I could tell you about the choir, and the pretty flowers, and the beautiful Story. I could tell you about the lovely ham dinner, and putting actual tulips into my tulipiere vase for the first time, and how our alarm clocks didn’t go off on time, and how we had to scramble to church in the morning. I could tell you about the lemon-coconut cake, and how nervous I was playing the special arrangement of “Christ the Lord is Risen Today” on the organ.
I could tell you about all that.
But I know what you REALLY want to see is cute kids decked out in their Easter clothes. And who am I to resist the demands of my readers?

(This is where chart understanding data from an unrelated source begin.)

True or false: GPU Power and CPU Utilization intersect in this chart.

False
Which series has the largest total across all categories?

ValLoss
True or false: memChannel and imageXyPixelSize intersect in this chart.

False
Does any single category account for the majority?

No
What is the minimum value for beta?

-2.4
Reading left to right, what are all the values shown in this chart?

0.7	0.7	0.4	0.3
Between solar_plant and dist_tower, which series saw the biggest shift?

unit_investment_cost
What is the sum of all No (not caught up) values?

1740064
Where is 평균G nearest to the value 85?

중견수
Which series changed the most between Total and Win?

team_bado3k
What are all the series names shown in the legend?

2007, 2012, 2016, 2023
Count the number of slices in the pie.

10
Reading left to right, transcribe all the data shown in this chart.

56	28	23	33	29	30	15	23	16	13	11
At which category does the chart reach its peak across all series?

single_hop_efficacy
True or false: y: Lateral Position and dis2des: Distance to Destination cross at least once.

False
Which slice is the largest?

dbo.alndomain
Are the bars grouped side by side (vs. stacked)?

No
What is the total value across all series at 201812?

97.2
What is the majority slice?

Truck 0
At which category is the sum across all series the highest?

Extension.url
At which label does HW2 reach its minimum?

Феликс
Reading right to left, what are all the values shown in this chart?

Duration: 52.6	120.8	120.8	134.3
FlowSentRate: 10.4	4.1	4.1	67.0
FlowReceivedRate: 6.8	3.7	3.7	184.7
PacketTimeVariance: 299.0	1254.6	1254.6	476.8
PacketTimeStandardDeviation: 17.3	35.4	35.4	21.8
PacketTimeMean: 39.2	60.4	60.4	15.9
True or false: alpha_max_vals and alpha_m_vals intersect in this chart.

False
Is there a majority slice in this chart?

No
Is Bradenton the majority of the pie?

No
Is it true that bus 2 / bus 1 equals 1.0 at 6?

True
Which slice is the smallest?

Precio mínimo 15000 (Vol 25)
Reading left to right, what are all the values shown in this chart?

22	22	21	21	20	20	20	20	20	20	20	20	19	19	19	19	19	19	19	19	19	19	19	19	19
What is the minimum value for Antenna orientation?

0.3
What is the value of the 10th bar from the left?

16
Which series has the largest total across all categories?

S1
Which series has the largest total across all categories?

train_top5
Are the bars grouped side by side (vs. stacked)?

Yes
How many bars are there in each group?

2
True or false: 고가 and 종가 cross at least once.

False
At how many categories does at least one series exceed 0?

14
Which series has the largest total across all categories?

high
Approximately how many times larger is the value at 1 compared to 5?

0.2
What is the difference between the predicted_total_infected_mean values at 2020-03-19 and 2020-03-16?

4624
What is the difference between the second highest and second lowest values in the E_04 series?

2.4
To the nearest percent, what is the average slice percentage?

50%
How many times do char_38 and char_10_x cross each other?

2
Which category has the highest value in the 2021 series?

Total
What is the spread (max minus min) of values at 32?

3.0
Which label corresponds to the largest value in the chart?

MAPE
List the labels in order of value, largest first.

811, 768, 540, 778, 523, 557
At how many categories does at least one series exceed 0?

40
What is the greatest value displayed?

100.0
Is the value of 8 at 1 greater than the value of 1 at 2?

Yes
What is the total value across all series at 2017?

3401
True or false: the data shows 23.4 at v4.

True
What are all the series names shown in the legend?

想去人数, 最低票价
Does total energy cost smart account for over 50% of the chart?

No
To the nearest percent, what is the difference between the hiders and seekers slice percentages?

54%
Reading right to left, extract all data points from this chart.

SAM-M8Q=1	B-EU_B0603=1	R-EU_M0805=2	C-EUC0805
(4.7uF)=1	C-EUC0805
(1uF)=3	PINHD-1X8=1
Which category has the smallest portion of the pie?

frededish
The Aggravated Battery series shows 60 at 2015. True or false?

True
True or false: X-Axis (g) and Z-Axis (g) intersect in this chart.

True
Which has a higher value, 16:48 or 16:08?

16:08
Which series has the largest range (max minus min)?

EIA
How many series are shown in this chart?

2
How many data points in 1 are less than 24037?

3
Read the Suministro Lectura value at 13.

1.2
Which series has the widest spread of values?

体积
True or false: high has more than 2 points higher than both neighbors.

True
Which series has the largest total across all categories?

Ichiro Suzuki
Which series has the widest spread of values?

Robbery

The kids were thrilled to find the baskets the Easter bunny had left for them. Of course, they pretty much just got to see them in the morning before we hustled them to the car and church. And I mean hustled — we had to eat our breakfast of cinnamon rolls in the car to make it on time.
When we got home, I took them outside for some pictures of the Easter finery. They had fun tromping around the garden, even though it’s not much more than a pile of sticks.
I kept trying to get them to smile at the camera at the same time. Harder than it looks — Eleanor would usually keep her smile long enough for me to snap it, but Jeffrey kept grinning briefly and then darting out of the frame, or look somewhere else.
Have I mentioned how much I love Eleanor’s dress? So springtime-y. I’m a sucker for anything that has a smocked rosebud bodice. She loves any excuse to wear one of her “big dresses.”
In the afternoon, I let the kids handle their chocolate bunnies. Instead of eating them right away, they spent a long time playing “bunny village” with them, and making them hop around and have conversations together. This picture simply cannot capture how adorable this was.
Jeffrey was very enamored of his bunny. He wanted me to take many pictures of him with it . . .
. . . so I was surprised when I glanced away for a moment, and then saw that Jeff’s bunny now looked like this:
Jeffrey said, “Oh, yes, he’s dying. My bunny is suffering.” Suffering, eh? I think he picked up that word from the Easter story he heard in his Primary class at church. I’m not sure if I would want to know how tangled the idea of Easter is to Jeffrey right now — a mishmash of religion and candy.